Assessment of the Article 8 Appeal.

25. I accept that the medical evidence confirms that the appellant has had TB in multiple sites and that during his treatment in this country he was investigated for immune defects when it was discovered that he had a serious immunological condition - type I cytokine defect. In the light of this prognosis it was recommended that he had medication to prevent TB coming back which involved being given interferon gamma, an injection treatment three times week. He has had this treatment for two years from October 2015 to October 2017. Full details are set out in the recent report of Professor Lingam, making it clear that this is a complex medical problem which can only be treated in developed countries where there are both resources and the necessary clinical expertise. His condition is being reinvestigated and if the immunological defect is again confirmed, the doctors in charge of managing him will give him the same treatment which will be lifelong to prevent the reactivation of TB.

25. In para 10 of her opinion, Professor Lingard confirms that his medical problems are rare and complex and once the defect is reconfirmed, he will be under specialist treatment. It will be important for his sake and others that he should be treated. Without expert therapy, the appellant will die and, before then, he could spread the infection to others. Professor Lingard would say that in neither Myanmar nor Bangladesh can his treatment be managed to any acceptable standard and that so far, the appellant has had a very high standard of care.

26. However, it is clear that the appellant's medical condition does not bring him with the ambit of article 3 as set out in N v Secretary of State and GS (India) v Secretary of State and Ms Masood has not sought to argue that article 3 is engaged. It is her submission that there are factors which engage article 8: in particular the length of time the appellant has been in the UK and the fact that he has no family here. I am not satisfied that these factors lead to article 8 being engaged in the appellant's circumstances. The fact that he has no family here takes the matter no further. He cannot show that the decision lacks respect for his family life and the lack of family life in itself has no bearing on any lack of respect for his private life.
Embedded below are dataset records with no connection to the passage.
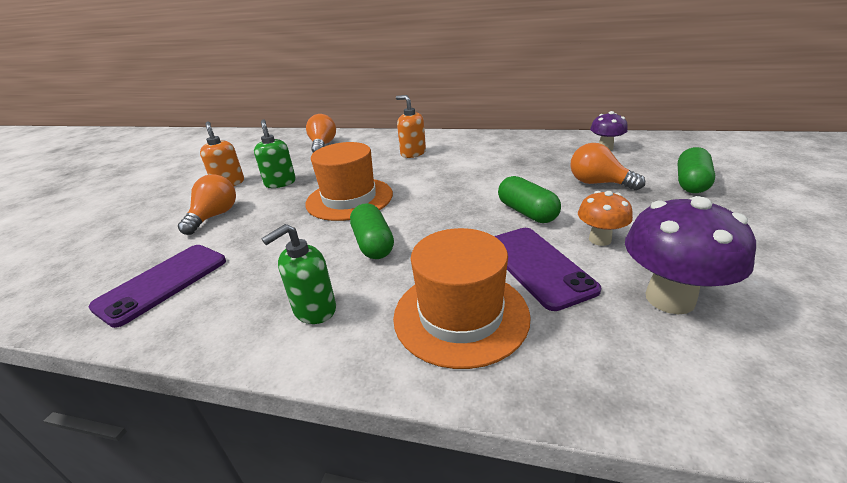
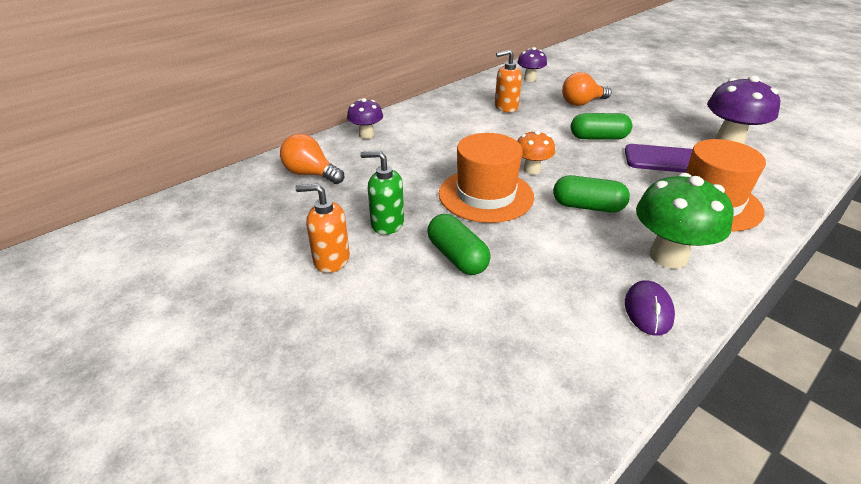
camera: 60 degrees left, 5 degrees up
purple phone [89,245,226,328] -> none
orange light bulb [178,174,236,235] -> none
green soap dispenser [261,224,336,324] -> green mushroom [636,173,734,269]
orange soap dispenser [396,95,426,158] -> orange soap dispenser moved to [495,50,522,112]
orange mushroom [578,191,633,246] -> orange mushroom moved to [517,130,555,175]
green capsule [678,147,715,193] -> green capsule moved to [427,214,491,275]
none -> purple mushroom [347,98,383,139]
none -> purple mouse [625,280,675,336]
The length of his residence on his own account runs from 2008 when he made a clandestine entry into the UK, only claiming asylum in 2013. He cannot meet the private life requirements in the para 276 ADE of the Rules and in the light of the findings of fact made by the First-tier Tribunal, he fails to show that there would be very significant obstacles to his integration into Bangladesh if required to leave.

27. I am not satisfied that the decision to remove him shows a lack of respect for his private life or that the interference would be sufficiently substantial to engage article 8 (1). Even if article 8 is engaged, I am not satisfied that removal would be disproportionate to a legitimate aim particularly in the light of the finding that his asylum application had no substance, he having failed to show even to the lower standard of proof that he was a Rohingya from Myanmar.

28. I have taken account of the provisions of s.117B of the 2002 Act as amended. The appellant has some knowledge of English but he is not fluent and his residence in the UK has been unlawful since his arrival. In these circumstances little weight should be given to such private life as he has established by length of residence. In summary, if article 8 is engaged, I find that his removal would be proportionate to a legitimate aim and would not lead to a breach of article 8.

Decision.

28. The First-tier Tribunal did not err in law in its assessment of the asylum appeal but did err by failing to make a decision on the article 8 appeal. I re-make the article 8 decision and dismiss that appeal.

29. The anonymity order made by the First-tier Tribunal remains in force until further order.